• _Texte à lire_
::::::::::

Les Coréens sont doux de caractère, très polis dans leur langage et même flatteurs. À ceux qui leur demandent comment ils vont, ils répondent : « Grâce à la faveur que vous me faites en m’adressant cette question, ma santé est bonne. » Un malade dit à la personne qui vient le visiter : « Grâce à votre visite, je me sens mieux. » S’adressent-ils aux Japonais, les seuls étrangers avec lesquels ils aient été en rapport depuis trois ans, ils commencent toujours par ces mots : « Vous êtes si savans ! » ou : « Vous êtes si grands ! » Un Coréen, rencontrant un enterrement, arrête le cortège et, s’approchant du cercueil, dit : « Je regrette profondément la perte de cet homme vertueux, » même s’il n’a jamais connu le défunt.

::::::::::

• _Données fournies_
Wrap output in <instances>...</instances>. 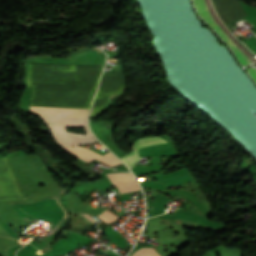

::::::::::

• _Travail demandé_
[a] Répondez aux questions suivantes sur le texte sur les Coréens.
(i) Que dit un malade à la personne qui vient le visiter ?
(ii) Depuis combien de temps les Japonais sont-ils les seuls étrangers avec lesquels les Coréens ont été en rapport ?
(iii) Que fait un Coréen qui rencontre un enterrement avant de prendre la parole ?
[b] Recopiez mot pour mot le passage du texte sur les Coréens qui va de « Les Coréens sont » jusqu'à « connu le défunt. » inclus.
Les lignes ne servent pas pour ce travail.

• _Réponses par exercice_
[a]
(i) Il lui dit : « Grâce à votre visite, je me sens mieux. »
(ii) Depuis trois ans.
(iii) Il arrête le cortège et s'approche du cercueil.

[b]
Les Coréens sont doux de caractère, très polis dans leur langage et même flatteurs. À ceux qui leur demandent comment ils vont, ils répondent : « Grâce à la faveur que vous me faites en m’adressant cette question, ma santé est bonne. » Un malade dit à la personne qui vient le visiter : « Grâce à votre visite, je me sens mieux. » S’adressent-ils aux Japonais, les seuls étrangers avec lesquels ils aient été en rapport depuis trois ans, ils commencent toujours par ces mots : « Vous êtes si savans ! » ou : « Vous êtes si grands ! » Un Coréen, rencontrant un enterrement, arrête le cortège et, s’approchant du cercueil, dit : « Je regrette profondément la perte de cet homme vertueux, » même s’il n’a jamais connu le défunt.